NS-Gedenken : Gratisgutmut

Der "Zug der Erinnerung" will in den Berliner Hauptbahnhof - eine Posse um die Bahn, findet Lorenz Maroldt.

Lorenz Maroldt

Diesen „Zug der Erinnerung“ wird man nicht so schnell vergessen, und es ist eine Ironie auch dieser Geschichte, dass dafür vor allem derjenige verantwortlich ist, der gar nicht wollte, dass es diesen Zug so wie jetzt überhaupt gibt. Das ist aber auch schon das Einzige, was man Bahn-Chef Mehdorn im Ernst nachsagen kann, selbst wenn ein beeindruckender Mainstream von A wie Ausschussmitglieder des Bundestags bis Z wie Zentralratssprecher etwas anderes suggeriert.

Es ist bezeichnend für den Gratisgutmut vieler, wie bereitwillig sie hinnehmen, dass ein lautstarker Verein das Gedenken an die von den Nazis nach Auschwitz verschleppten Kinder monopolisiert; und es ist beängstigend, wie bereitwillig sie ebenfalls hinnehmen, dass dabei der Vorstandsvorsitzende eines großen Unternehmens einfach mal eben so zum Nazi umdefiniert wird.

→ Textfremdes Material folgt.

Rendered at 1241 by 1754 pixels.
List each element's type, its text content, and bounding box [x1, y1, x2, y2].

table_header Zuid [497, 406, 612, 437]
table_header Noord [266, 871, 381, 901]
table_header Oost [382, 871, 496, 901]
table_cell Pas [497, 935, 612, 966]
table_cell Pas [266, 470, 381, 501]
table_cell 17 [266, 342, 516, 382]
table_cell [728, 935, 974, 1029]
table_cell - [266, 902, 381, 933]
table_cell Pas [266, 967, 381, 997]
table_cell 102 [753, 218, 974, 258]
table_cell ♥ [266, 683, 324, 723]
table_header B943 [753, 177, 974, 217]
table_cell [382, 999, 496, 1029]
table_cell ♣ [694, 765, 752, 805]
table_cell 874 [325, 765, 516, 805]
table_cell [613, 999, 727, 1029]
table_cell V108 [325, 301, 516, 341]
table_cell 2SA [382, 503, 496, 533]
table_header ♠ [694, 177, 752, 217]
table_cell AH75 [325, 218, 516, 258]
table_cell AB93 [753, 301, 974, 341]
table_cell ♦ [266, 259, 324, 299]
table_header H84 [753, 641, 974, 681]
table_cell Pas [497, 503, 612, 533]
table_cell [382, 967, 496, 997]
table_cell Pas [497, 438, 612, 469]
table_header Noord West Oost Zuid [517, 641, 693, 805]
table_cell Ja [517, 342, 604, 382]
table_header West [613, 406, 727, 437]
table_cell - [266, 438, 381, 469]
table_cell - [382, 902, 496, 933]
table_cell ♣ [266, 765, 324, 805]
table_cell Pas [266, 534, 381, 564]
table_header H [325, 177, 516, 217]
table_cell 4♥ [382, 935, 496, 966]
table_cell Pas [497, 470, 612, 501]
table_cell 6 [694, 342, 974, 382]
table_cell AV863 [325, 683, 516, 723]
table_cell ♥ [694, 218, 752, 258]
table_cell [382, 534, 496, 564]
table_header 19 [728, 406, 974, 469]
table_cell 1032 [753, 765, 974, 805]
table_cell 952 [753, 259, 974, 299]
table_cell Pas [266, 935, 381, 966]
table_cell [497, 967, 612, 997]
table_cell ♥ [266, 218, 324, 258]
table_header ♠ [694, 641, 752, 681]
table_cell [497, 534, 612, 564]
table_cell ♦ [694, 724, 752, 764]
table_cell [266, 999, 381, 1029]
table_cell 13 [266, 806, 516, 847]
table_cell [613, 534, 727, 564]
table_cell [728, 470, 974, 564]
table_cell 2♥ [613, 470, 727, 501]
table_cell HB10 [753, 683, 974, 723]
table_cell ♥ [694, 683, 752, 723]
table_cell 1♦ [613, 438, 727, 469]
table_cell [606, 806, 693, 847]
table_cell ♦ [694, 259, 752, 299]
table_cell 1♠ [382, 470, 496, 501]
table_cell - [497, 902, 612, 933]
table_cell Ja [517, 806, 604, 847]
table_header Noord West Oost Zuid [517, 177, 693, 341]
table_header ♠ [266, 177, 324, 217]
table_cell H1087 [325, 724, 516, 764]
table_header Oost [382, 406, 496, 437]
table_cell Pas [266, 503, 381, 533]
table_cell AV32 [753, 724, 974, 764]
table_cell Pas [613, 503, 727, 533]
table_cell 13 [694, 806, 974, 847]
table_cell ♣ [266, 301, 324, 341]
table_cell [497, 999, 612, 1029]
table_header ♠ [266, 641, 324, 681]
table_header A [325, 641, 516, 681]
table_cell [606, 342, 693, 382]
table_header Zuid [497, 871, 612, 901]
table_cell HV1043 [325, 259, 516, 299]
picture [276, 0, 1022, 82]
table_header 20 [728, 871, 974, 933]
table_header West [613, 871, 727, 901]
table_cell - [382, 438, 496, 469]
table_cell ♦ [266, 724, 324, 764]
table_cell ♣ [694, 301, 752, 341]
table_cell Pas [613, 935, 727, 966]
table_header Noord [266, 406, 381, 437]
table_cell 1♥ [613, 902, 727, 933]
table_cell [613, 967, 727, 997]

Es ist eben ziemlich leicht, gegen Auschwitz zu sein, und es ist ebenso leicht, gegen Bahn-Chef Mehdorn zu sein, überhaupt und sowieso. Richtig ist, dass sich die Bahn lange schwergetan hat mit ihrer Geschichte. Es ist aber auch richtig, dass das Unternehmen seit Mitte der neunziger Jahre einiges zur Aufklärung und Erinnerung getan hat. Die Bahn gab Forschungsprojekte zur Reichsbahn in Auftrag, initiierte eine Dauerausstellung, unterstützte Filmprojekte zum Thema, beteiligte sich an der Stiftung „Erinnerung, Verantwortung und Zukunft“ und – ließ Ausstellungszüge durchs Land rollen. Sieh an. Ohne Konflikte ging das zwar nicht; aber warum sollte es auch. Getan ist immerhin getan.

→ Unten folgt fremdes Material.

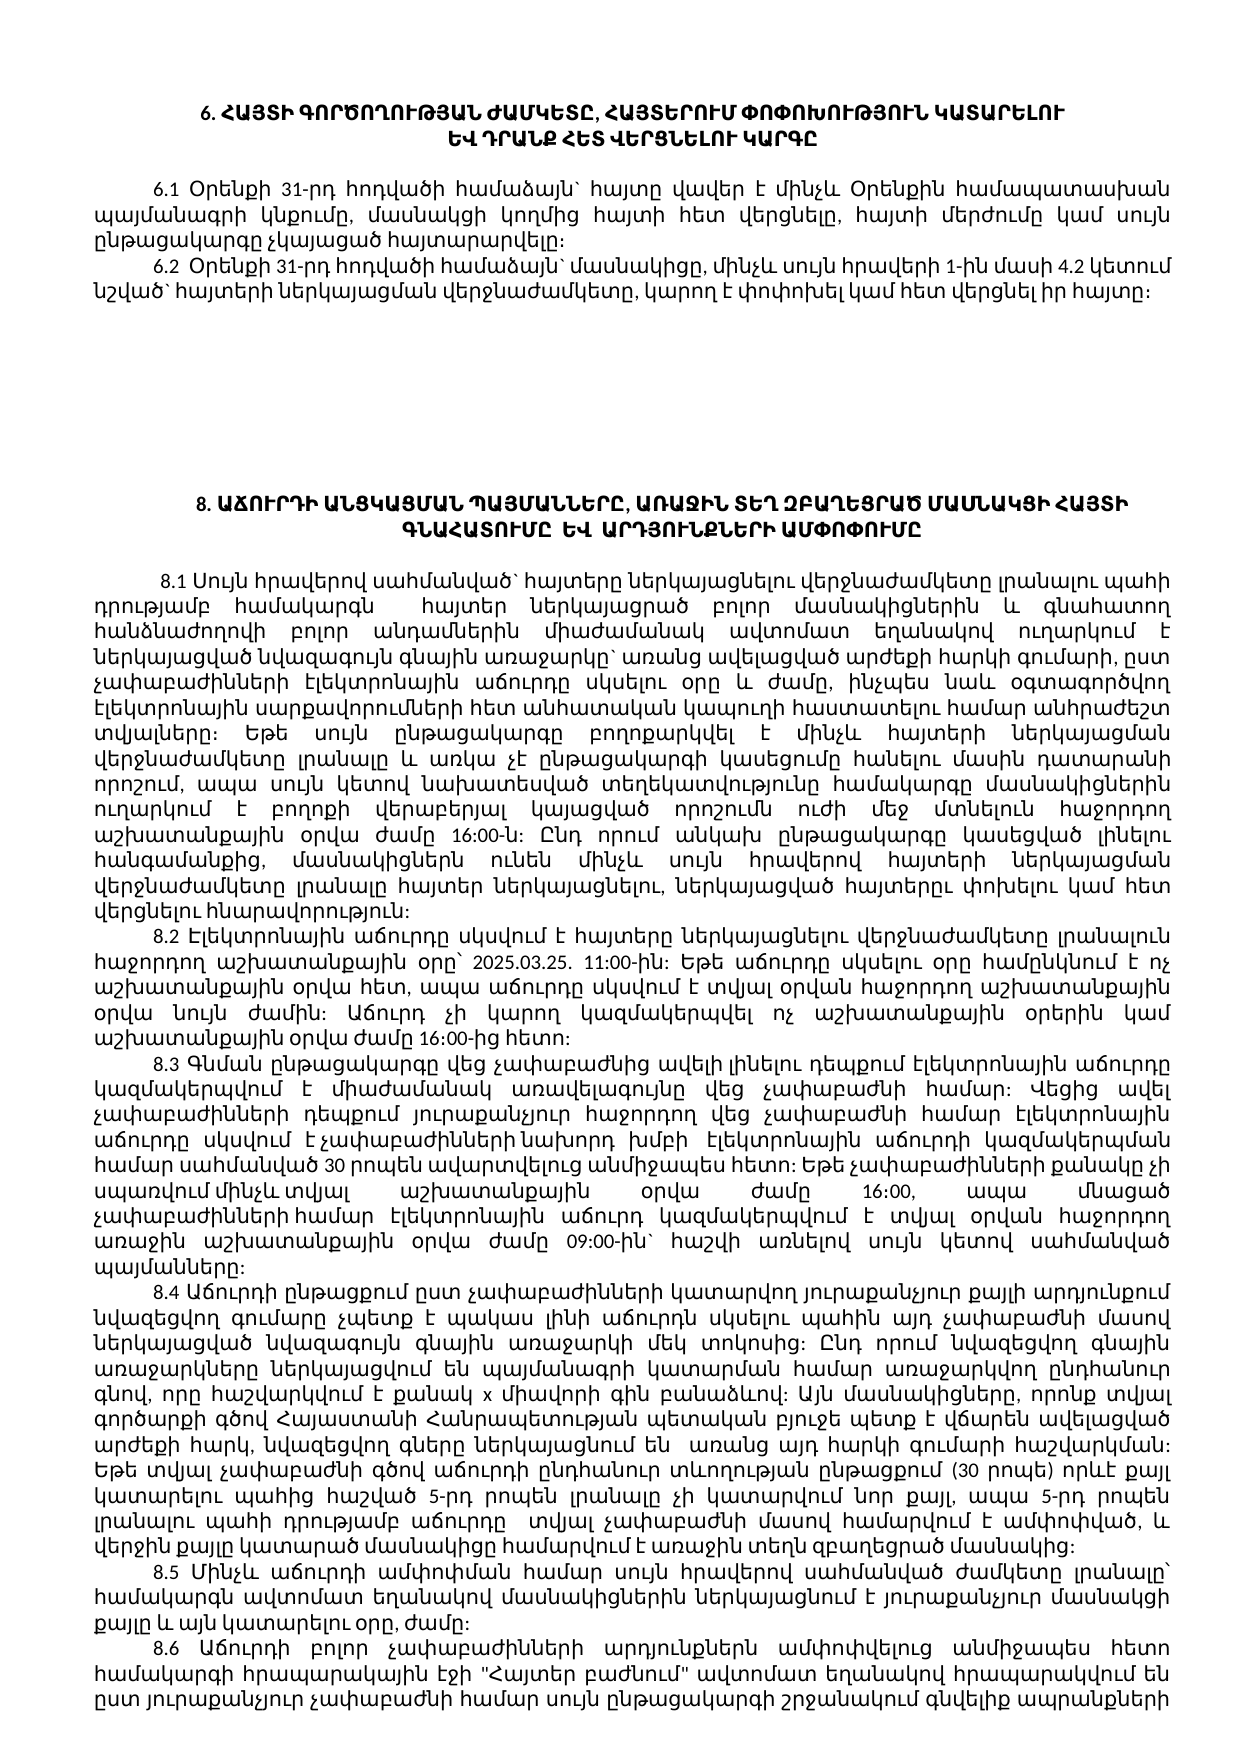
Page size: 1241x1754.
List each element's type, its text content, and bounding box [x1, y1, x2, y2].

Vor diesem Hintergrund trat der Verein „Zug der Erinnerung“ mit der selbstbewussten, für Mehdorn wohl provokanten Forderung auf, die Bahn habe auch diesem Projekt freies Geleit zu gewähren, egal wo und wie, und zwar selbstverständlich kostenlos.

Das tat die Bahn nicht – sie verlangte Gebühren für die Nutzung der Gleise wie von jedem anderen auch, wie vom Gesetz so vorgeschrieben, und sie verwehrte der Dampflok des Vereins die Einfahrt dort, wo sie die Sicherheit gefährdet oder den Verkehr unzumutbar gestört sah. Etwas Mehdorn’scher Trotz haftet dem Ganzen natürlich schon an, das lässt sich ja kaum übersehen. Aber den folgenden wohlfeilen Furor rechtfertigt das nicht.

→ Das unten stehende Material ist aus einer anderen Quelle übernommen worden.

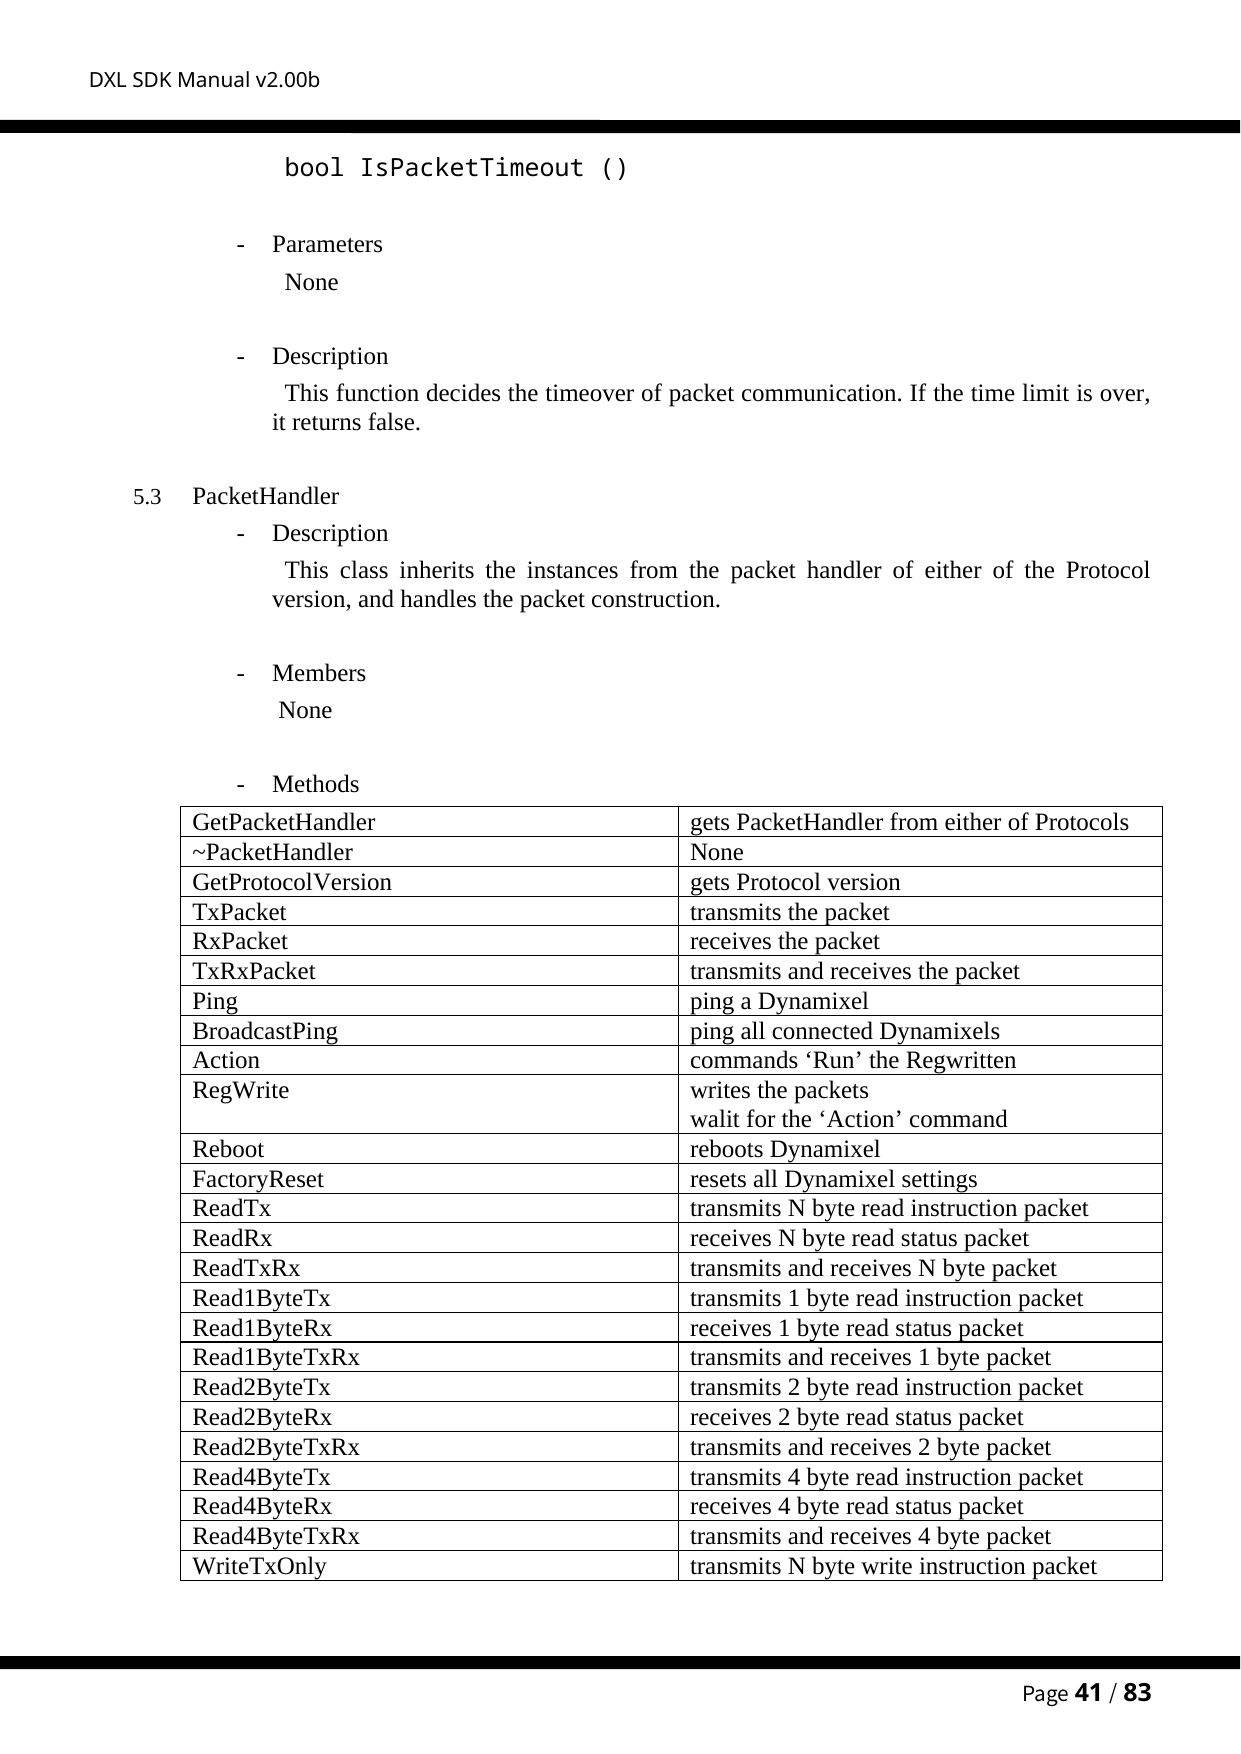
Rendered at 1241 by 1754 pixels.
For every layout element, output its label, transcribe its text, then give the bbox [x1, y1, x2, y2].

table_cell Read2ByteTx [181, 1372, 678, 1401]
table_cell Read2ByteRx [181, 1402, 678, 1431]
table_cell RegWrite [181, 1075, 678, 1133]
table_cell Read4ByteTx [181, 1462, 678, 1490]
table_header gets PacketHandler from either of Protocols [679, 807, 1162, 836]
table_cell resets all Dynamixel settings [679, 1164, 1162, 1192]
table_cell transmits and receives 2 byte packet [679, 1432, 1162, 1461]
table_cell ReadTxRx [181, 1253, 678, 1282]
list None [272, 267, 1152, 295]
table_cell transmits 1 byte read instruction packet [679, 1283, 1162, 1312]
table_cell transmits 4 byte read instruction packet [679, 1462, 1162, 1490]
table_cell commands ‘Run’ the Regwritten [679, 1046, 1162, 1074]
list None [272, 695, 1152, 724]
table_cell TxPacket [181, 897, 678, 925]
table_cell receives 4 byte read status packet [679, 1491, 1162, 1520]
table_cell FactoryReset [181, 1164, 678, 1192]
table_cell None [679, 837, 1162, 866]
table_cell RxPacket [181, 926, 678, 955]
table_cell reboots Dynamixel [679, 1134, 1162, 1163]
list PacketHandler [133, 481, 1152, 509]
table_cell transmits 2 byte read instruction packet [679, 1372, 1162, 1401]
table_cell writes the packets walit for the ‘Action’ command [679, 1075, 1162, 1133]
table_cell Ping [181, 986, 678, 1015]
table_cell transmits the packet [679, 897, 1162, 925]
table_cell receives 1 byte read status packet [679, 1313, 1162, 1341]
table_cell Read1ByteTxRx [181, 1343, 678, 1371]
table_cell transmits and receives 1 byte packet [679, 1343, 1162, 1371]
list Description [236, 518, 1152, 547]
table_cell ping a Dynamixel [679, 986, 1162, 1015]
table_cell ReadTx [181, 1194, 678, 1222]
table_cell GetProtocolVersion [181, 867, 678, 896]
table_cell gets Protocol version [679, 867, 1162, 896]
table_cell Read1ByteRx [181, 1313, 678, 1341]
table_cell Read4ByteTxRx [181, 1521, 678, 1550]
table_cell Read2ByteTxRx [181, 1432, 678, 1461]
table_cell transmits and receives 4 byte packet [679, 1521, 1162, 1550]
table_cell receives 2 byte read status packet [679, 1402, 1162, 1431]
list Description [236, 341, 1152, 369]
table_cell Reboot [181, 1134, 678, 1163]
list This class inherits the instances from the packet handler of either of the Protocol version, and handles the packet construction. [272, 555, 1152, 612]
list bool IsPacketTimeout () [272, 150, 1152, 184]
table_cell receives the packet [679, 926, 1162, 955]
table_cell Read1ByteTx [181, 1283, 678, 1312]
table_cell receives N byte read status packet [679, 1223, 1162, 1252]
table_header GetPacketHandler [181, 807, 678, 836]
table_cell transmits and receives N byte packet [679, 1253, 1162, 1282]
table_cell TxRxPacket [181, 956, 678, 985]
table_cell ping all connected Dynamixels [679, 1016, 1162, 1044]
list This function decides the timeover of packet communication. If the time limit is over, it returns false. [272, 378, 1152, 435]
table_cell ~PacketHandler [181, 837, 678, 866]
table_cell WriteTxOnly [181, 1551, 678, 1580]
table_cell ReadRx [181, 1223, 678, 1252]
table_cell Read4ByteRx [181, 1491, 678, 1520]
table_cell BroadcastPing [181, 1016, 678, 1044]
list Methods [236, 769, 1152, 798]
table_cell Action [181, 1046, 678, 1074]
table_cell transmits N byte write instruction packet [679, 1551, 1162, 1580]
table_cell transmits N byte read instruction packet [679, 1194, 1162, 1222]
table_cell transmits and receives the packet [679, 956, 1162, 985]
list Members [236, 658, 1152, 687]
list Parameters [236, 229, 1152, 258]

Die schlimmste Entgleisung leistete sich der Verwaltungsdirektor der Jüdischen Gemeinde Düsseldorf, der, an Mehdorn gerichtet, sagte: „Die Öffentlichkeit sieht Ihre Person und Ihre politische Struktur so, dass Sie – wären Sie im Dritten Reich in derselben Position gewesen wie heute – möglicherweise sogar mit großer Überzeugung genau dasselbe angeordnet hätten wie Ihre damaligen Vorgänger ... Für mich hat es den Anschein, als ob es den heutigen Verantwortlichen im Nachhinein leidtut, die Kleinkinder damals kostenlos in den Tod befördert zu haben, und heute – nachträglich – diese Geldeinbuße durch Rechnungsstellung in Zusammenhang mit diesem Zug, der eben an diese Kinder erinnert, ausgeglichen werden soll.“

Da waren keine kräftigen Stimmen zu hören, die Hartmut Mehdorn gegen diese Infamie verteidigten. Da empfanden wohl manche klammheimliche Freude. Um eine Erinnerung an die Züge nach Auschwitz ging es dabei wohl kaum.